Data extracted from a collection
§ §

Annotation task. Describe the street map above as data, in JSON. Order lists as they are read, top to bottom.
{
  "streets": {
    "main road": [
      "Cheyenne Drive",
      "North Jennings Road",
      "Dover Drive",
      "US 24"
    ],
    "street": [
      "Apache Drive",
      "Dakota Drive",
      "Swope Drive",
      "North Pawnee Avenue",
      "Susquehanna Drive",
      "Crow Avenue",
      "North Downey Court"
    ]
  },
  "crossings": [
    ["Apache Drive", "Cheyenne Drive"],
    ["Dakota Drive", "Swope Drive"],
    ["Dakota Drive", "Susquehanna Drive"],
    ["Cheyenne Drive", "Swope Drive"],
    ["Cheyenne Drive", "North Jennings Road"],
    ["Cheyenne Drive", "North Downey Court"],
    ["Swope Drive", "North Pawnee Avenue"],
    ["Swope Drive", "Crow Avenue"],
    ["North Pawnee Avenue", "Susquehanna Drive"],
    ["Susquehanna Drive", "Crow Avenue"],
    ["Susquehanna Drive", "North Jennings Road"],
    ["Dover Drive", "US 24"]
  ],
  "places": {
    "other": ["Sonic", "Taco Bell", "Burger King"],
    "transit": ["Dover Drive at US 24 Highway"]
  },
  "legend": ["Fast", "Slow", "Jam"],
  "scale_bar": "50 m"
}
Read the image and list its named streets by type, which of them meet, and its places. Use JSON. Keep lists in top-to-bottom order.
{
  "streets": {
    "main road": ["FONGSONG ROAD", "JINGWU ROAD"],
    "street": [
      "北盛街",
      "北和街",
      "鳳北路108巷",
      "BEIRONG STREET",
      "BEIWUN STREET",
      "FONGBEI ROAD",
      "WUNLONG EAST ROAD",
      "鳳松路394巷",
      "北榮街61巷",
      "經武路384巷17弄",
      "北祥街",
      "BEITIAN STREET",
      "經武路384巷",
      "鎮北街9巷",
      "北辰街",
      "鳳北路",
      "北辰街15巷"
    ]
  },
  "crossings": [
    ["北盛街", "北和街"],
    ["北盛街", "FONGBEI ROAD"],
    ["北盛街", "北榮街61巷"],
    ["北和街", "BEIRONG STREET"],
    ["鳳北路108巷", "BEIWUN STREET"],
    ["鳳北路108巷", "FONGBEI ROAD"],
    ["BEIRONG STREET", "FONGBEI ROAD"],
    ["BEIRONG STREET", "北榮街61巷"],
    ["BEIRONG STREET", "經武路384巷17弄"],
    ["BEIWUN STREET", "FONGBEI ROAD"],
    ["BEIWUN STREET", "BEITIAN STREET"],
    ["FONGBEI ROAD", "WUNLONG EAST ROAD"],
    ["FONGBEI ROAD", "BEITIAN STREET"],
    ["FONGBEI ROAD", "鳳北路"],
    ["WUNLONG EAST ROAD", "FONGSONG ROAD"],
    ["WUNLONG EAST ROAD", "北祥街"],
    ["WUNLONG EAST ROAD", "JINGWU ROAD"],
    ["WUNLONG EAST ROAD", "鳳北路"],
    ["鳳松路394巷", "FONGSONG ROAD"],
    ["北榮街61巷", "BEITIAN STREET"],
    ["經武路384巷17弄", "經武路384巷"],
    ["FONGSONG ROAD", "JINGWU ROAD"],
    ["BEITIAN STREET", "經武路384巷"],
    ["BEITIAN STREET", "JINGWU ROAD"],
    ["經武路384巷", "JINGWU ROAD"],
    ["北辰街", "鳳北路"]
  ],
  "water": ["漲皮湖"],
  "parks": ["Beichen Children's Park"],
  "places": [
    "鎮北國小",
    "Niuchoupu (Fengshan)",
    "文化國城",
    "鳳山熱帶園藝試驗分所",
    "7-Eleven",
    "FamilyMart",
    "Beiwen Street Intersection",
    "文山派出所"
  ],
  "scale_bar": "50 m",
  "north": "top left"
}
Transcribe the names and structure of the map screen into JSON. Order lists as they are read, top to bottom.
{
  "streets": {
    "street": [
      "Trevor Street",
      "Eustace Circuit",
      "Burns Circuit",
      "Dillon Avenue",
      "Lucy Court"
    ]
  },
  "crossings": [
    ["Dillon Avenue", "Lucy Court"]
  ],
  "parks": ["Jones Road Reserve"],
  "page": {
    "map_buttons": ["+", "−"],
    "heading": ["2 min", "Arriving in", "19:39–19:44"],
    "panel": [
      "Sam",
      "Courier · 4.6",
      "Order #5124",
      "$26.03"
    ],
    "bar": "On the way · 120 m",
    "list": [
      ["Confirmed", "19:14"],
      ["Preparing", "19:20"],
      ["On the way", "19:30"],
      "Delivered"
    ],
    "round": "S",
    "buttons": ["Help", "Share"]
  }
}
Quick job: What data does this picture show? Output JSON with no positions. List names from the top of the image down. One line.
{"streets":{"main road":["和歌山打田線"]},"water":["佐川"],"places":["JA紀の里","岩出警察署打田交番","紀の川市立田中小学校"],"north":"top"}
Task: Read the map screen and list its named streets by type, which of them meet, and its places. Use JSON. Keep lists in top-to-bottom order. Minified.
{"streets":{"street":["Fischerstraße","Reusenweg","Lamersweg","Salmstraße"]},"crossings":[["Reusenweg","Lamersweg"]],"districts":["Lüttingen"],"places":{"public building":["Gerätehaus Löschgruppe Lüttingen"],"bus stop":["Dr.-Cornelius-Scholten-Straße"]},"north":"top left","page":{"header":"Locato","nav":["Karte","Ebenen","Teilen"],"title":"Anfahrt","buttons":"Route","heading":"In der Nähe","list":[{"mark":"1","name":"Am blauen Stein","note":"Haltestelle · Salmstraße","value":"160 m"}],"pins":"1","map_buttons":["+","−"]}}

§ §

**WORK TO COMPLETE**
Keep every word intact and transcribe the records in full.

**ANSWER AREA**
Annotation task. Describe the street map above as data, in JSON. Order lists as they are read, top to bottom.
{
  "streets": {
    "main road": [
      "Cheyenne Drive",
      "North Jennings Road",
      "Dover Drive",
      "US 24"
    ],
    "street": [
      "Apache Drive",
      "Dakota Drive",
      "Swope Drive",
      "North Pawnee Avenue",
      "Susquehanna Drive",
      "Crow Avenue",
      "North Downey Court"
    ]
  },
  "crossings": [
    ["Apache Drive", "Cheyenne Drive"],
    ["Dakota Drive", "Swope Drive"],
    ["Dakota Drive", "Susquehanna Drive"],
    ["Cheyenne Drive", "Swope Drive"],
    ["Cheyenne Drive", "North Jennings Road"],
    ["Cheyenne Drive", "North Downey Court"],
    ["Swope Drive", "North Pawnee Avenue"],
    ["Swope Drive", "Crow Avenue"],
    ["North Pawnee Avenue", "Susquehanna Drive"],
    ["Susquehanna Drive", "Crow Avenue"],
    ["Susquehanna Drive", "North Jennings Road"],
    ["Dover Drive", "US 24"]
  ],
  "places": {
    "other": ["Sonic", "Taco Bell", "Burger King"],
    "transit": ["Dover Drive at US 24 Highway"]
  },
  "legend": ["Fast", "Slow", "Jam"],
  "scale_bar": "50 m"
}
Read the image and list its named streets by type, which of them meet, and its places. Use JSON. Keep lists in top-to-bottom order.
{
  "streets": {
    "main road": ["FONGSONG ROAD", "JINGWU ROAD"],
    "street": [
      "北盛街",
      "北和街",
      "鳳北路108巷",
      "BEIRONG STREET",
      "BEIWUN STREET",
      "FONGBEI ROAD",
      "WUNLONG EAST ROAD",
      "鳳松路394巷",
      "北榮街61巷",
      "經武路384巷17弄",
      "北祥街",
      "BEITIAN STREET",
      "經武路384巷",
      "鎮北街9巷",
      "北辰街",
      "鳳北路",
      "北辰街15巷"
    ]
  },
  "crossings": [
    ["北盛街", "北和街"],
    ["北盛街", "FONGBEI ROAD"],
    ["北盛街", "北榮街61巷"],
    ["北和街", "BEIRONG STREET"],
    ["鳳北路108巷", "BEIWUN STREET"],
    ["鳳北路108巷", "FONGBEI ROAD"],
    ["BEIRONG STREET", "FONGBEI ROAD"],
    ["BEIRONG STREET", "北榮街61巷"],
    ["BEIRONG STREET", "經武路384巷17弄"],
    ["BEIWUN STREET", "FONGBEI ROAD"],
    ["BEIWUN STREET", "BEITIAN STREET"],
    ["FONGBEI ROAD", "WUNLONG EAST ROAD"],
    ["FONGBEI ROAD", "BEITIAN STREET"],
    ["FONGBEI ROAD", "鳳北路"],
    ["WUNLONG EAST ROAD", "FONGSONG ROAD"],
    ["WUNLONG EAST ROAD", "北祥街"],
    ["WUNLONG EAST ROAD", "JINGWU ROAD"],
    ["WUNLONG EAST ROAD", "鳳北路"],
    ["鳳松路394巷", "FONGSONG ROAD"],
    ["北榮街61巷", "BEITIAN STREET"],
    ["經武路384巷17弄", "經武路384巷"],
    ["FONGSONG ROAD", "JINGWU ROAD"],
    ["BEITIAN STREET", "經武路384巷"],
    ["BEITIAN STREET", "JINGWU ROAD"],
    ["經武路384巷", "JINGWU ROAD"],
    ["北辰街", "鳳北路"]
  ],
  "water": ["漲皮湖"],
  "parks": ["Beichen Children's Park"],
  "places": [
    "鎮北國小",
    "Niuchoupu (Fengshan)",
    "文化國城",
    "鳳山熱帶園藝試驗分所",
    "7-Eleven",
    "FamilyMart",
    "Beiwen Street Intersection",
    "文山派出所"
  ],
  "scale_bar": "50 m",
  "north": "top left"
}
Transcribe the names and structure of the map screen into JSON. Order lists as they are read, top to bottom.
{
  "streets": {
    "street": [
      "Trevor Street",
      "Eustace Circuit",
      "Burns Circuit",
      "Dillon Avenue",
      "Lucy Court"
    ]
  },
  "crossings": [
    ["Dillon Avenue", "Lucy Court"]
  ],
  "parks": ["Jones Road Reserve"],
  "page": {
    "map_buttons": ["+", "−"],
    "heading": ["2 min", "Arriving in", "19:39–19:44"],
    "panel": [
      "Sam",
      "Courier · 4.6",
      "Order #5124",
      "$26.03"
    ],
    "bar": "On the way · 120 m",
    "list": [
      ["Confirmed", "19:14"],
      ["Preparing", "19:20"],
      ["On the way", "19:30"],
      "Delivered"
    ],
    "round": "S",
    "buttons": ["Help", "Share"]
  }
}
Quick job: What data does this picture show? Output JSON with no positions. List names from the top of the image down. One line.
{"streets":{"main road":["和歌山打田線"]},"water":["佐川"],"places":["JA紀の里","岩出警察署打田交番","紀の川市立田中小学校"],"north":"top"}
Task: Read the map screen and list its named streets by type, which of them meet, and its places. Use JSON. Keep lists in top-to-bottom order. Minified.
{"streets":{"street":["Fischerstraße","Reusenweg","Lamersweg","Salmstraße"]},"crossings":[["Reusenweg","Lamersweg"]],"districts":["Lüttingen"],"places":{"public building":["Gerätehaus Löschgruppe Lüttingen"],"bus stop":["Dr.-Cornelius-Scholten-Straße"]},"north":"top left","page":{"header":"Locato","nav":["Karte","Ebenen","Teilen"],"title":"Anfahrt","buttons":"Route","heading":"In der Nähe","list":[{"mark":"1","name":"Am blauen Stein","note":"Haltestelle · Salmstraße","value":"160 m"}],"pins":"1","map_buttons":["+","−"]}}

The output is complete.